Tuesday, July 15, 2008

8,763 vets died waiting for benefits

What is Lockheed Martin doing with dealing with claims for veterans? Is this more of the outsourcing we saw that failed our veterans? Walter Reed was outsourced and we saw what our wounded troops had to deal with. What other claims are being done by contractors instead of government employees and who gave the administration the right to outsource these services? Congressman Finler is upset over US flags being made in China but he should be more upset over a defense contractor deciding the fate of our veterans!

Report: 8,763 vets died waiting for benefits

By William H. McMichael - Staff writer
Posted : Tuesday Jul 15, 2008 14:56:15 EDT

The title of the House committee report sums up what happened: “Die or Give Up Trying: How Poor Contractor Performance, Government Mismanagement and the Erosion of Quality Controls Denied Thousands of Disabled Veterans Timely and Accurate Retroactive Retired Pay Awards.”
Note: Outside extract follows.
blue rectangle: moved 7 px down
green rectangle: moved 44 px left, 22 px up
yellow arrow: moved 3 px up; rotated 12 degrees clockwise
The report by the majority staff of the House Oversight and Government Reform domestic policy panel, released Tuesday, concluded that at least 28,283 disabled retirees were denied retroactive pay awards because rushed efforts to clear a huge backlog of claims led program administrators to stop doing quality assurance checks on the claims decisions.

And of the original 133,057 potentially eligible veterans, 8,763 died before their cases could be reviewed for retroactive payments, according to the report.

At issue are the Concurrent Retirement and Disability Payments and Combat-Related Special Compensation programs, approved by Congress in 2003 and 2004 to allow large numbers of disabled retirees to receive full concurrent military retirement pay and veteran’s disability compensation.

In February, the backlog was said to be “more than 39,000” cases. Jonas said she had been assured that the backlog would be cleared by April.

That did not happen, according to the subcommittee report, because Lockheed Martin, the contractor hired in July 2006 to compute the complex retroactive pay awards, had difficulty making the computations fast enough to eliminate the backlog quickly. The complexity of the computations also hindered Lockheed Martin’s ability to develop software to automate the process.